Text provided
* * * * *

The vertical axis is labeled either frequency or relative frequency, the horizontal axis is labeled with what the data represents (for instance, hours worked per day). The histogram from the working hours frequency distribution is below:
\begin{center}
\includegraphics[scale=0.6]{HoursWorkedHistogram}
\end{center}
\begin{proc}{Using Your Calculator}
The TI calculator will construct a histogram for you. You have two options: entering the frequency distribution into the calculator, or entering the raw data and letting the calculator find the frequency of each value.
\paragraph{Option 1:} Enter the frequency distribution
\begin{enumerate}
\item Press the \textbf{STAT} button to enter the statistics menu
\item Choose the \textbf{Edit} option to edit the data list
\item Enter the classes (or values if it isn't a grouped table) into L1 and enter the frequency into L2
\item Choose the \textbf{STATPLOT} option by clicking the \textbf{2nd} and \textbf{Y=} buttons
\item Turn Plot1 On and choose the histogram option, with the data (Xlist) in L1 and the frequency in L2
\item Press \textbf{ZOOM} and choose the "ZoomStat" option
\end{enumerate}
By pressing the \textbf{TRACE} button, you can see the frequency of the bars.\\
\includegraphics[height=1.25in]{Calc1}
\includegraphics[height=1.25in]{Calc2}
\includegraphics[height=1.25in]{Calc3}
\includegraphics[height=1.25in]{Calc4}
\paragraph{Option 2:} Enter the raw data\\
Instead of using L1 and L2, simply enter the data into L1 and enter ``1'' for the Freq option when creating the histogram. You can change the width of the classes by changing Xscl under the \textbf{WINDOW} menu.
\begin{center}
\includegraphics[height=1in]{Calc2b}
\includegraphics[height=1in]{Calc3b}
\includegraphics[height=1in]{Calc4b}
\end{center}
\end{proc}
\vspace{0.5in}
The graph below was created by the TI-83 using the data about getting ready in the morning, by entering the raw data in L1:
\begin{center}
\includegraphics[scale=1]{Calc5}
\end{center}
\vfill
\pagebreak
\subsection{Stem-and-Leaf Plots}
There is one major downside to grouped frequency distributions: some of the data gets lost in the summary. In other words, maybe in an example all we know is that there are 10 observations between 20 and 25, but we don't know exactly what all those observations are. This is an example of the trade-off between clarity and precision: often, the more precise we are, the less clear our summary will be.

* * * * *

Collected data
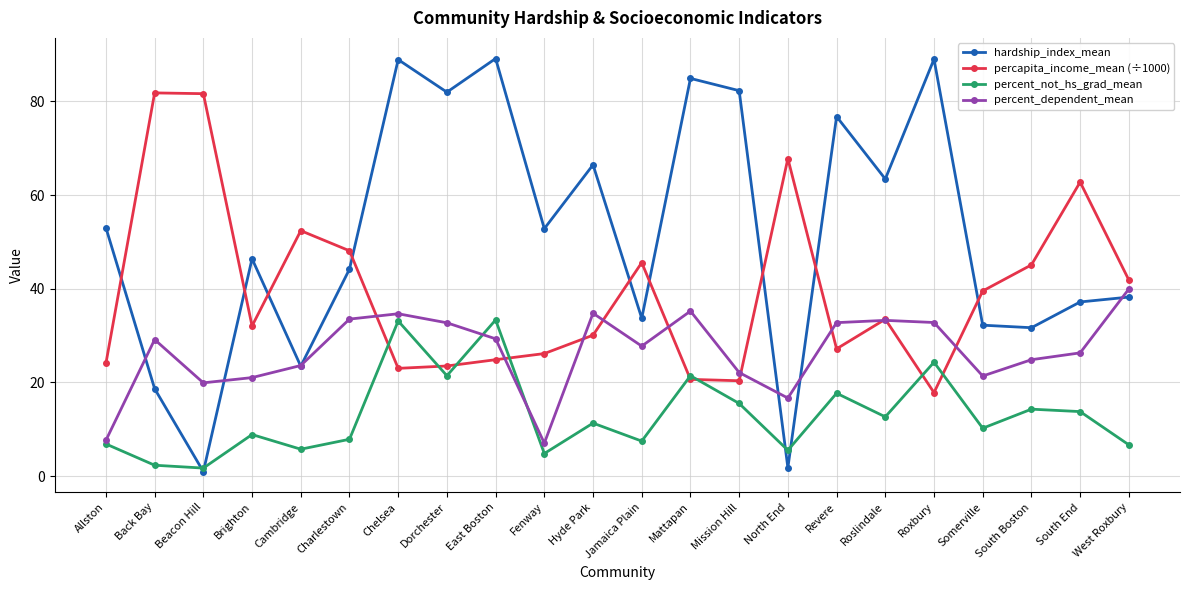

True or false: percent_not_hs_grad_mean and percapita_income_mean (÷1000) intersect in this chart.

True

* * * * *

List of tasks
A) In the histogram text above, which two buttons open the STATPLOT option on the TI calculator?
B) Translate this sentence from the histogram text into Spanish: "You can change the width of the classes by changing Xscl under the WINDOW menu."
C) Summarize the histogram text in two sentences.

Outputs by task
A) The 2nd and Y= buttons.

B) Puede cambiar el ancho de las clases cambiando Xscl en el menú WINDOW.

C) A histogram's vertical axis is labeled frequency or relative frequency and its horizontal axis shows what the data represents, and a TI calculator can build one either from a frequency distribution entered into L1 and L2 or from raw data entered into L1 with a frequency of 1. Grouped frequency distributions have a major downside, since some of the data gets lost in the summary, which shows the trade-off between clarity and precision.